## INSTRUÇÕES:
Retome, por favor, o texto sobre os saques a armazéns no bairro Luís Cabral, em Maputo, continuando-o a partir da última frase apresentada.

## TEXTO EM ESTUDO:
No bairro Luís Cabral, à entrada da cidade de Maputo, além do intenso fumo negro das barricadas e destruição visível ao início da manhã, vários armazéns foram vandalizados enquanto populares a carregam, à cabeça e com carrinhos de mão, todo o tipo de produtos.
Arroz, bolachas, leite, mas também estantes de madeira, pneus novos e cadeiras, tudo é aproveitado e várias populares voltam depois ao local para tentar levar o que podem, perante o forte aparato policial, que tenta dispersar, sem sucesso até ao momento.
"Estão a tirar arroz, outras cenas. Mas eu não cheguei lá dentro", relata Michael, popular que carrega ele próprio mercadoria, enquanto outros atiram logo de seguida: "Isto já não é Venâncio [Mondlane, candidato presidencial que não reconhece os resultados eleitorais], isto é fome".

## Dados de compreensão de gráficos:
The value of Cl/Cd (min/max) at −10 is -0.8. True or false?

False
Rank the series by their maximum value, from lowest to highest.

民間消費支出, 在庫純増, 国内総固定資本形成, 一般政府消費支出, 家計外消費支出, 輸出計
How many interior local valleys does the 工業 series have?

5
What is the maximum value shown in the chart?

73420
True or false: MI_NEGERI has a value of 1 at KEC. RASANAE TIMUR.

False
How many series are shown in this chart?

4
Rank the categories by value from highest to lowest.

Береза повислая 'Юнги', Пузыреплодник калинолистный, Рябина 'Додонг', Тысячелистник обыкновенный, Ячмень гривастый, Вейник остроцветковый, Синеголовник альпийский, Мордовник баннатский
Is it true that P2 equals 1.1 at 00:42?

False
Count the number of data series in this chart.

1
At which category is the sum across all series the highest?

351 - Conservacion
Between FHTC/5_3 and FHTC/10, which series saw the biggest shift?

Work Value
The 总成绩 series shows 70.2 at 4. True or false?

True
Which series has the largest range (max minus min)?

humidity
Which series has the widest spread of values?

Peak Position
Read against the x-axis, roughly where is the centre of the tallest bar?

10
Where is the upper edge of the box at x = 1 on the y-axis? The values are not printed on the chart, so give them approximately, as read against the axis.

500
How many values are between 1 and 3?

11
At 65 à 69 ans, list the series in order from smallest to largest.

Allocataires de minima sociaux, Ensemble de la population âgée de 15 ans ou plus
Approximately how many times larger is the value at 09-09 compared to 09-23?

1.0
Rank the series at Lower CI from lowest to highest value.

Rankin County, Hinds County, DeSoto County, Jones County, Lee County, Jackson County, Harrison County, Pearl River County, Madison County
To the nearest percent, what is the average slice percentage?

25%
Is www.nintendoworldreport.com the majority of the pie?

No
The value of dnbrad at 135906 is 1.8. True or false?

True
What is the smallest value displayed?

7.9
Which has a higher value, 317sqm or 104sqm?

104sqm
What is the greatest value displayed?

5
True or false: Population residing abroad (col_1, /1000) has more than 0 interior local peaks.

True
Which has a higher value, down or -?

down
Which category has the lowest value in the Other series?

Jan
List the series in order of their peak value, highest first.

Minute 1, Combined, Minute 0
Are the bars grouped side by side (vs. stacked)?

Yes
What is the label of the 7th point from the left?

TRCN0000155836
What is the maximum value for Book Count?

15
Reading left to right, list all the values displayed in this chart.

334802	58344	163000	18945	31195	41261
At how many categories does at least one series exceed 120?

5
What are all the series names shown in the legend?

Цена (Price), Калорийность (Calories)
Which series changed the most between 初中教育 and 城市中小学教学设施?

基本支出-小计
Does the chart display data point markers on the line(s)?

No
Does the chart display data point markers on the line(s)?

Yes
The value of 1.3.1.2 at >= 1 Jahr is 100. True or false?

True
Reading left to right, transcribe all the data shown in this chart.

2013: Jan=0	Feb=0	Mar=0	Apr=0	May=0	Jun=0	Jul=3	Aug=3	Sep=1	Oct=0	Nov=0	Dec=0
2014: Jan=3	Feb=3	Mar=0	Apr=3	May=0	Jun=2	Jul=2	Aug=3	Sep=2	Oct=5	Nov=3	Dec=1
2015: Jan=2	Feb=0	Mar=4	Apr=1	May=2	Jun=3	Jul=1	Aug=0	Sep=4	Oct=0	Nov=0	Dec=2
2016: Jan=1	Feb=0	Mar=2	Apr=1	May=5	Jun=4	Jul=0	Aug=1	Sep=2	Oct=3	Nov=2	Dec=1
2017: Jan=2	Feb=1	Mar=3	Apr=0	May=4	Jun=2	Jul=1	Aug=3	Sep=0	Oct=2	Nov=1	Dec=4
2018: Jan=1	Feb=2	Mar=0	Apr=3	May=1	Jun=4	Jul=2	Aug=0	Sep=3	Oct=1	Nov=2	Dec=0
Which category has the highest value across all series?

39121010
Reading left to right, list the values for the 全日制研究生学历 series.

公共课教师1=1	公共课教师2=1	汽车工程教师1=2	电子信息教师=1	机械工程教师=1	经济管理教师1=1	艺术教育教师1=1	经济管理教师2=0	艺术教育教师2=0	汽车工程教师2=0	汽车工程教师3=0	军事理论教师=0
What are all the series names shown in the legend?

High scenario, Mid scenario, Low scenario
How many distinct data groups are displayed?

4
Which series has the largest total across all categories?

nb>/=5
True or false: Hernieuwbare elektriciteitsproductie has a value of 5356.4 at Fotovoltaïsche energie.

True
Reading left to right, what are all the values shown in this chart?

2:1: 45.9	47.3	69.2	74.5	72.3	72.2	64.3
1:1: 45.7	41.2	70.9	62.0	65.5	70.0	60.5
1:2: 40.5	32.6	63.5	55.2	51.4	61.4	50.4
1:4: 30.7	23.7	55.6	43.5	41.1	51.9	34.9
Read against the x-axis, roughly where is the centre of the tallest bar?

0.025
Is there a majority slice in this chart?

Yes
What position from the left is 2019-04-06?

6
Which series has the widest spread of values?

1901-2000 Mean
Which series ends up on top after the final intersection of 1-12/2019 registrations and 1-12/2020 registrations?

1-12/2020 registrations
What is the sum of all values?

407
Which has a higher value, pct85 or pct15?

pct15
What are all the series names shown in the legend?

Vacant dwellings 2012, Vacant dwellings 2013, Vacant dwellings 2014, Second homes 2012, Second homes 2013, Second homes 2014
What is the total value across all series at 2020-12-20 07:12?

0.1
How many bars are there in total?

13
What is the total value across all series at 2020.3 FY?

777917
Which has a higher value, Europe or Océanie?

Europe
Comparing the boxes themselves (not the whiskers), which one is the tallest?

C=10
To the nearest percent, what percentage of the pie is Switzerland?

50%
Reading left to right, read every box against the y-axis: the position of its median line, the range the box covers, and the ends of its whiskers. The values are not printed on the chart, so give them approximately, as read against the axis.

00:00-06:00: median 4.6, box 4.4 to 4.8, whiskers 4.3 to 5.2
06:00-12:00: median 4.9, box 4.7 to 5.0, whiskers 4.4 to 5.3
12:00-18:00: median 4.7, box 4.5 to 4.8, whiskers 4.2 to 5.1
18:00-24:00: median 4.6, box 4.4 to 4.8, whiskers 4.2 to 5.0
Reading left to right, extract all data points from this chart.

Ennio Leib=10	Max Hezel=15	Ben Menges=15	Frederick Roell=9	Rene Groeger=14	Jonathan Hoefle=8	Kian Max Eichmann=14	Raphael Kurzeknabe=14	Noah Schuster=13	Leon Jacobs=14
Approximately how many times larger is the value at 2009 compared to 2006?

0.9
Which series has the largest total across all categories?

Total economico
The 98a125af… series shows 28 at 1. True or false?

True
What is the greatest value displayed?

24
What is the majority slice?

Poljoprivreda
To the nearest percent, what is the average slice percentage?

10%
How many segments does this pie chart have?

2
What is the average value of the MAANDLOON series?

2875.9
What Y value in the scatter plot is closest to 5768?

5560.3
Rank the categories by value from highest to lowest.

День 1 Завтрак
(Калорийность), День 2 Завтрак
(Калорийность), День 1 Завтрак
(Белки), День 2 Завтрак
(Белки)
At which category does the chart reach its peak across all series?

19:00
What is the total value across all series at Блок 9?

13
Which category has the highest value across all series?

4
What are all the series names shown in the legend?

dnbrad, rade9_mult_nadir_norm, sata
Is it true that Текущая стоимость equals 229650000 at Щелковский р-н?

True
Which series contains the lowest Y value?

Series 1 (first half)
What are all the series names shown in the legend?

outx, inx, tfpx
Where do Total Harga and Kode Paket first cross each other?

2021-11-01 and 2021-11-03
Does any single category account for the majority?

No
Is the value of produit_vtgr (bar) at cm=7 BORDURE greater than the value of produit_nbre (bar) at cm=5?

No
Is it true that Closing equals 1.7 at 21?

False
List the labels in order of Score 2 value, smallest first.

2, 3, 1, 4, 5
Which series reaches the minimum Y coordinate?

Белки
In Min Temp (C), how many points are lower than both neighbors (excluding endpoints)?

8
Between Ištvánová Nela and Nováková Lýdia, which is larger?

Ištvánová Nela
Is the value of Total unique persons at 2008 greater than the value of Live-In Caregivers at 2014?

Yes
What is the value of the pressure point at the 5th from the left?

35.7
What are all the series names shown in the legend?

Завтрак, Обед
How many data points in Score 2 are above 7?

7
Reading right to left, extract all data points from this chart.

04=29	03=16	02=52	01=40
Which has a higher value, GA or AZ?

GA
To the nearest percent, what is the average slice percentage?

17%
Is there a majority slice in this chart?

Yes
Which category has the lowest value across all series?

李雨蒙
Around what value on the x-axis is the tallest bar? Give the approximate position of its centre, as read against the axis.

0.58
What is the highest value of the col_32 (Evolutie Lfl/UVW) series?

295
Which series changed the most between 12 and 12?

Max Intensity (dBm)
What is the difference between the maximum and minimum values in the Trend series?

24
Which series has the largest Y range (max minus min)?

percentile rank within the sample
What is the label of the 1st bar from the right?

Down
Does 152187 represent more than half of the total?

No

## RESPOSTA À TAREFA:
Ao lado das portagens de Maputo, militares e polícia assistem à passagem de populares a carregarem todo o tipo de mercadoria, enquanto o fumo continua a sair dos armazéns e das barricadas montadas na área, mas pouco podem fazer face ao enorme número de populares que sai da zona com produtos, a pé, de carro e até carregando em motorizadas.
Noutras zonas da periferia da capital é possível verificar lojas e outros estabelecimentos comerciais vandalizados e saqueados, viaturas incendiadas e destruição pelas ruas, o mesmo acontecendo no vizinho município da Matola, em bares, supermercados, salões de cabeleireiros ou farmácias.
A polícia moçambicana registou 236 "atos de violência grave" em 24 horas, na contestação aos resultados eleitorais, incluindo ataques a esquadras e cadeias, que provocaram 21 mortos, anunciou na terça-feira à noite o ministro do Interior, garantindo o reforço imediato da segurança.
"Ninguém pode chamar, nem considerar, estes atos criminosos de manifestações pacíficas", afirmou esta noite o ministro Pascoal Ronda, em conferência de imprensa em Maputo, num momento de caos generalizado no país, com barricadas, saques, vandalizações e ataques diversos, um dia depois do anúncio dos resultados finais das eleições gerais de 09 de outubro.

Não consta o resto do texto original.